Bij het meer Yahuarcocha in de provincie Imbabura komen op zondag tientallen families samen voor een wandeling, bootje varen, het eten van een visje of een picknick. Rond het meer ligt een opvallend gladde weg die leuk is voor een soepel ritje, maar vooral om de auto eens goed te laten zien. Keek ik op Brink in Laren nog mijn ogen uit bij een Maserati of een Bentley, hier is de show verbluffender. De Ecuadorianen zijn dol op hun wagens. Ze worden gepimpt met gekleurde lampjes op de grill en achterbumper, met idiote toetergeluiden of verbreed door dikke banden tot ver buiten de wielkassen te plaatsen. En wie zijn automerk zat is, plakt er gewoon een nieuwe op zoals ’Lambourrini’, want niemand remt hier voor een spelfoutje. Voor een echt nieuw model sluiten sommige Ecuadorianen met alle liefde een flinke lening af, ook al slokt die maandelijks de helft van het salaris op. Maar wie rijdt, is hier de man.
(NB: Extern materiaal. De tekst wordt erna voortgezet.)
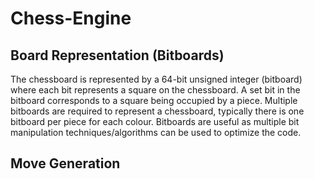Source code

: # Chess-Engine

## Board Representation (Bitboards)
The chessboard is represented by a 64-bit unsigned integer (bitboard) where each bit represents a square on the chessboard. A set bit in the bitboard corresponds to a square being occupied by a piece. Multiple bitboards are required to represent a chessboard, typically there is one bitboard per piece for each colour. Bitboards are useful as multiple bit manipulation techniques/algorithms can be used to optimize the code.

## Move Generation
Een ruig zondagsritje... |
Yahuarcocha stroomt aan het einde van de zondagmiddag weer leeg. De bootjes gaan naar de kant, kleedjes worden opgevouwd, prullenbakken volgepropt en de kinderen op de achterbank gezet. Een witte Toyota rijdt langzaam voorbij. Uit de openstaande achterklep steken vier bruine schoenen en twee kruintjes van gitzwart haar. Het wordt hoog tijd voor een nieuwe zeszitter, moet pa gedacht hebben.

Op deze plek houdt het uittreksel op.